A splendid evening’s theatre.

Thursday 6 August 2015

Three Days In The Country at The Lyttleton

Uniquely, the audience are privy as to how vast the Lyttleton stage is when they go to see its latest production, Three Days In The Country.  Mark Thompson, the Designer, is allowing the wings to be in full view, which ensures that Patrick Marber’s new version of Turgenev’s A Month In The Country is as pacey as it is funny.  There are no pauses as the cast come and go; they just sidestep upstage, stage left or right, whilst their counterpart simultaneously enters the acting arena.  Slickness is the order of the day. 

Patrick Marber is back in full force here at The National, what with new play, The Red Lion playing in The Dorfman and this re-working and re-naming of Turgenev’s best known play in The Lyttleton.  The original is entitled Three Months In The Country and has a running time of around four hours, whilst this offering reduces the period to three days and lasts a much more manageable 150 minutes.  Such is the quality, not only of the writing, but also the direction (Patrick Marber) and performances by the whole cast, that the longer running time actually wouldn’t be at all unacceptable.

The paired down set with its melancholy backdrop of fields, trees and clouds brings into focus that, although this play is a comedy, it also highlights the futility and sadness that can come hand in hand with love and passion.  A haunting red door, seemingly hanging in mid-air and leading, who knows where, is also symbolic of love going nowhere.

The house in the country where the play is set is seemingly happy enough, that is until the arrival of a new tutor for Vera, the owners’ ward.   Young, virile and handsome, Belyaev (Royce Pierreson) sets hearts a fluttering, even that belonging to the middle-aged Natalya (Amanda Drew), mistress of the house.  It soon transpires that this languid, self-indulgent gentle woman, is bored to tears with Arkady (John Light), her rich landowner husband and longs for some sexual excitement.  Her long time friend, Rakitin (Jon Simm), has been invited to inject some frisson into her existence, but to no avail.  He’s just a love struck puppy and no match for the virile Belyaev.  Also smitten are the young Vera (Lily Sacofsky) and the maidservant, Katya (Cherrelle Skeete), although the latter is more than happy for just a bit of “slap and tickle”.  Not so Vera, who falls hook, line and sinker for Belyaev’s charms and changes from a radiant young thing into a white faced introvert on realising her love isn’t reciprocated.  Unrequited love abounds in this large country house, as the socially gauche and professionally inept Doctor Shpigelsky, also fails in the love stakes, being unable to persuade the snuff taking spinster, Lizaveta (Debra Gillett), that marriage to him would be a good idea.  Hysterically played by Mark Gatiss, the Doctor literally falls flat on his face (well knees anyway) during his proposal.  After uttering romantic offerings such as, “I have the heart of a hard pea”, he gets down on one knee before succumbing to severe back pain, which renders him incapable of standing. 

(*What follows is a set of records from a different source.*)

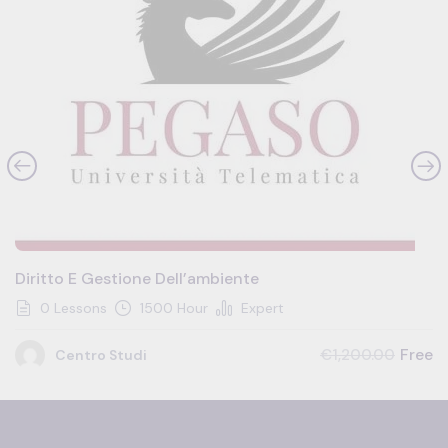
Diritto E Gestione Dell’ambiente
0 Lessons
1500 Hour
Expert
Free
€1,200.00
Centro Studi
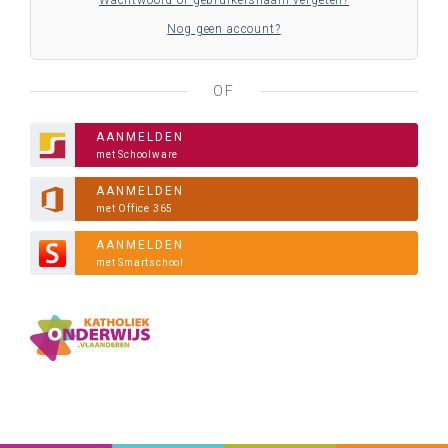
Wachtwoord of gebruikersnaam vergeten?
Nog geen account?
OF
AANMELDEN
met Schoolware
AANMELDEN
met Office 365
AANMELDEN
met Smartschool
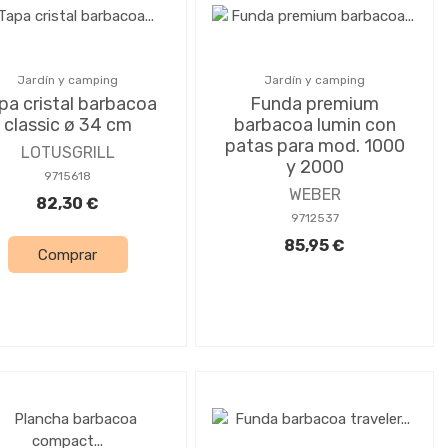
Jardín y camping
Jardín y camping
pa cristal barbacoa
Funda premium
classic ø 34 cm
barbacoa lumin con
patas para mod. 1000
LOTUSGRILL
y 2000
9715618
WEBER
82,30 €
9712537
85,95 €
Comprar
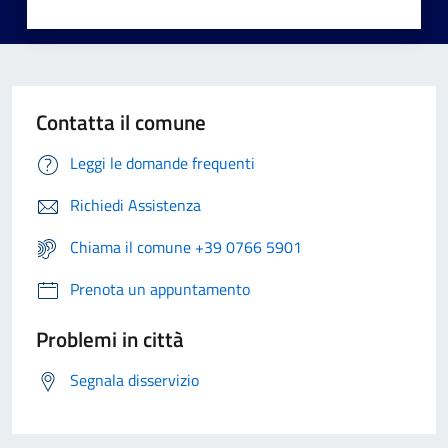
Contatta il comune
Leggi le domande frequenti
Richiedi Assistenza
Chiama il comune +39 0766 5901
Prenota un appuntamento
Problemi in città
Segnala disservizio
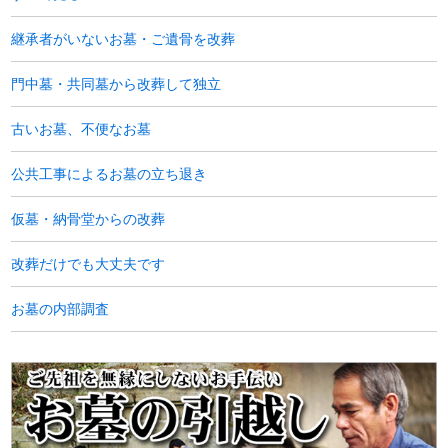
継承者がいないお墓・ご遺骨を改葬
門中墓・共同墓から改葬して独立
古いお墓、不便なお墓
公共工事によるお墓の立ち退き
仮墓・納骨堂からの改葬
改葬だけでも大丈夫です
お墓の内部調査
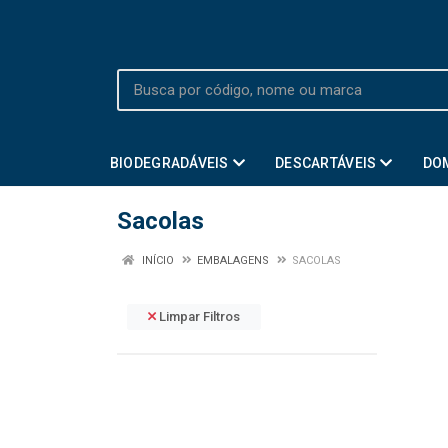
BIODEGRADÁVEIS
DESCARTÁVEIS
DO
Sacolas
INÍCIO
EMBALAGENS
SACOLAS
Limpar Filtros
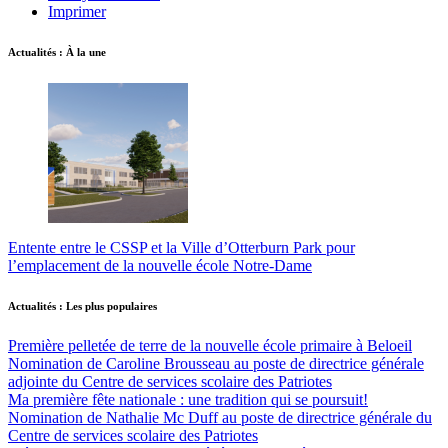
Imprimer
Actualités : À la une
Entente entre le CSSP et la Ville d’Otterburn Park pour
l’emplacement de la nouvelle école Notre-Dame
Actualités : Les plus populaires
Première pelletée de terre de la nouvelle école primaire à Beloeil
Nomination de Caroline Brousseau au poste de directrice générale
adjointe du Centre de services scolaire des Patriotes
Ma première fête nationale : une tradition qui se poursuit!
Nomination de Nathalie Mc Duff au poste de directrice générale du
Centre de services scolaire des Patriotes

This is fine ensemble acting from all concerned.  Amanda Drew is a perfect Natalya, evolving from the stereotypical rich wife into a much more complex, sad human being, eaten up with envy on realising that Vera has fallen in love with the man she wants.  Likewise, Jon Simm (always excellent in my book) makes Rakitin much more than a man destined never to find happiness with the love of his life.  His affable cynicism at the beginning of the play gradually turns into profound sadness as he confronts the years he has wasted in focusing all his love on the one woman who will never love him back.  Debra Gillett and Mark Gatiss are an exquisite double act, bringing the house down during the proposal scene.

If Rufus Norris continues in this vein, all will continue to be well on the South Bank.